• [Request]:
Answer these from the text on the Shinnecock Nation's acknowledgment petition, one per line:
(a) In what month and year did the Nation file another petition?
(b) On or about what date did the Nation respond to the second Technical Assistance Letter?
(c) On what date did the parties submit their letter on the status of talks about a time limit?

==== Supplied text

In particular, the complaint states that, in 1994, Interior amended the regulations under which the Nation first filed its petition. (Compl. ¶ 92.) As a consequence, and "[a]lthough it had never withdrawn the petition and had never been notified by the Department of any obvious deficiencies or significant omissions in that petition," the Nation filed another petition in September 1998. (Compl. ¶ 95.)

According to plaintiff, "[o]n or about December 22, 1998, the Department issued a Technical Assistance Letter to the Nation, requesting additional information. The Nation responded to the Technical Assistance Letter in February 2003." (Compl. ¶ 96.)

Plaintiff further alleges that, "[o]n or about September 9, 2003, the Department notified the Nation that it deemed the Shinnecock Nation's acknowledgment petition `ready' and awaiting active consideration." (Compl. ¶ 97.) However, "[o]n or about July 26, 2006, the Department issued a second Technical Assistance Letter to the Nation. The Nation responded to the second Technical Assistance Letter on or about November 22, 2006." (Compl. ¶ 98.)

According to the Nation, "[t]o date, nearly thirty years from the Nation's initial filing of its 1978 acknowledgment petition, and nearly nine years after the filing of its supplemental 1998 acknowledgment petition, the Department has not yet undertaken active consideration of the Nation's Petition." (Compl. ¶ 99.) Further, plaintiff alleges that the "Department has advised the Nation that it believes it may take as long as until the year 2014 before the Department may make a final determination on the Nation's Petition, without binding itself even to this schedule." (Compl. ¶ 99.)

(2) Facts That Developed After This Motion Was Briefed

By letter dated May 23, 2008, after this motion was fully briefed, defendants notified the Court of a new policy promulgated by Interior that would permit tribes that meet certain criteria to bypass the regulatory priority order described supra. Interior enclosed a letter it had sent to plaintiff, also dated May 23, 2008, informing plaintiff that the Nation "is the only petitioner presently on the `Ready' list that might qualify under the new waiver policy. . . . If the genealogical documentation so indicates, the Shinnecock petition will be eligible under this policy to be the top petition on the `Ready' list." (Letter from Carl J. Artman, dated May 23, 2008, at 2.) Interior further stated that, "[a]ssuming the genealogical documentation indicates that the Shinnecock petitioner is eligible for a waiver under this new policy, the Department would anticipate placing the Shinnecock petition on active consideration in the late fall of 2008." (Letter from Carl J. Artman, dated May 23, 2008, at 2.)

Subsequently, in accordance with a request the Court made during a conference on June 19, 2008, the parties conferred regarding a potential time limit for the remainder of the acknowledgment process and submitted a letter regarding the status of these negotiations on August 6, 2008. According to this letter, although defendants agreed in theory to set a time limit for plaintiff's petition, the parties could not agree as to the level of "supervision and enforcement by the Court of Defendants' compliance with the proposed timeframes." (Status Letter, dated August 6, 2008, at 2.)

========
==== Dataset content

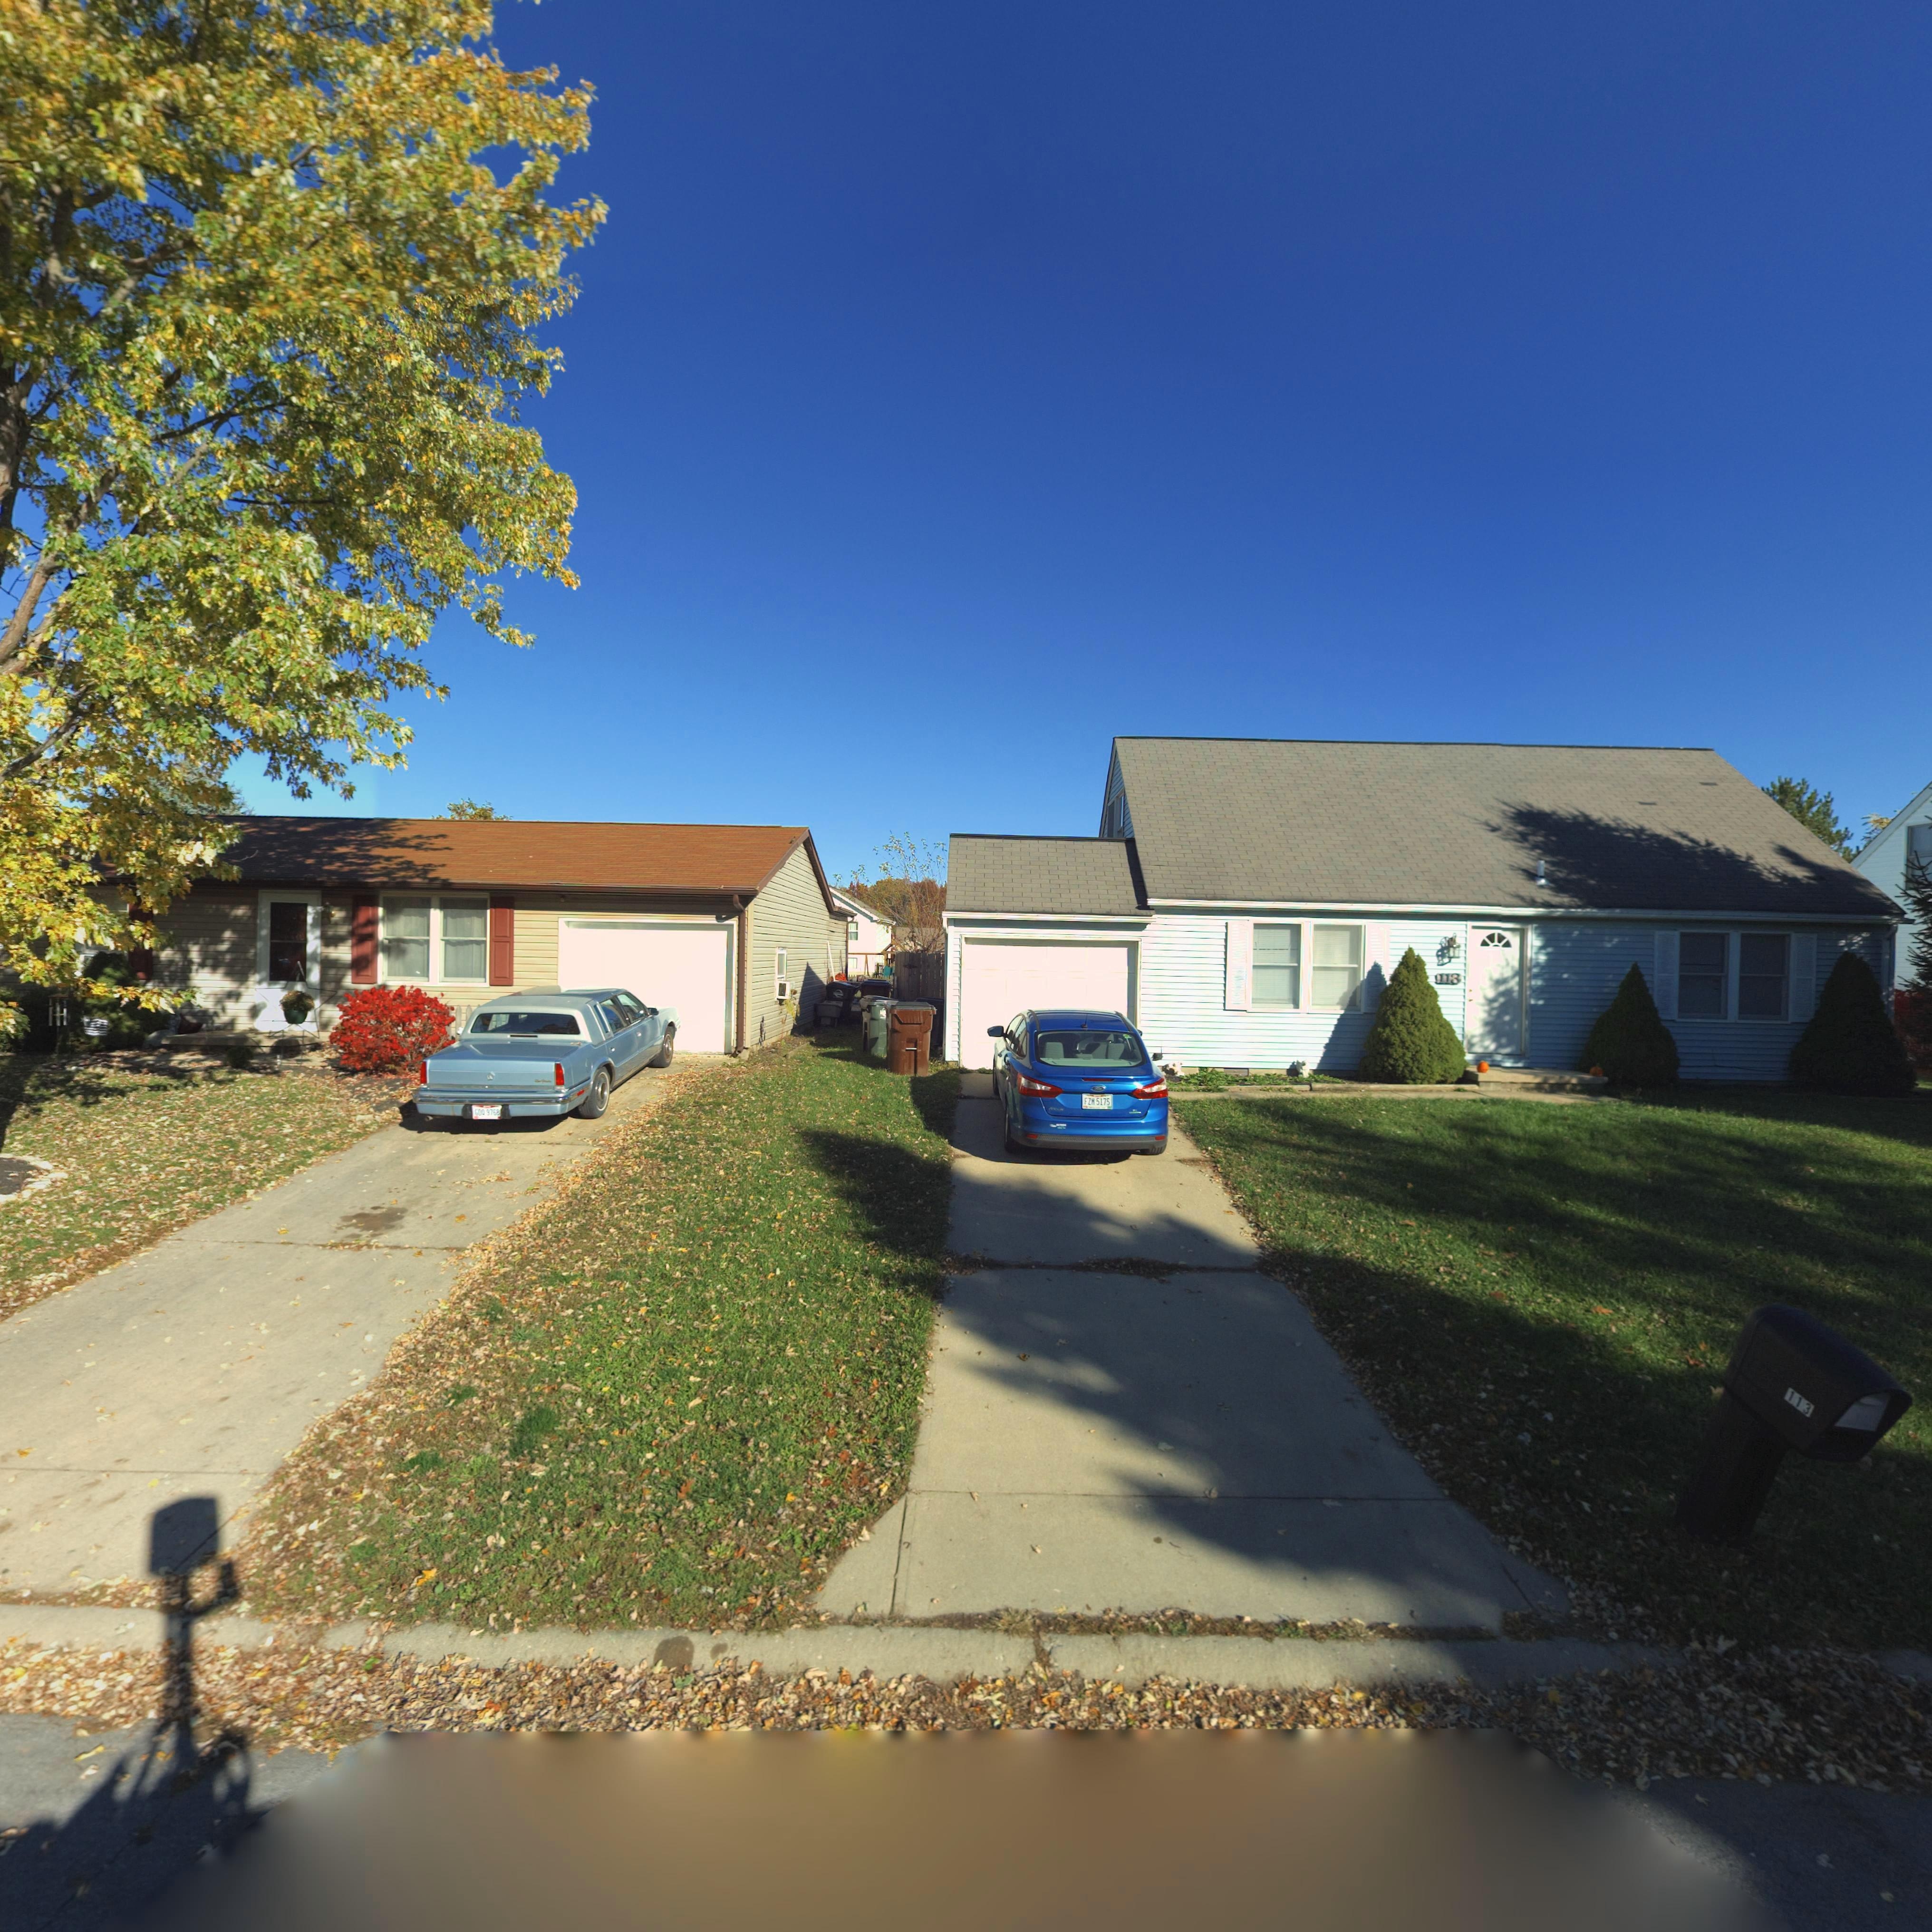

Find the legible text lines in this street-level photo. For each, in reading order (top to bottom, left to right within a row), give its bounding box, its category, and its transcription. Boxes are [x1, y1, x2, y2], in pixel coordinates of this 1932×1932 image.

========

• [Response to the task]:
(a) September 1998
(b) November 22, 2006
(c) August 6, 2008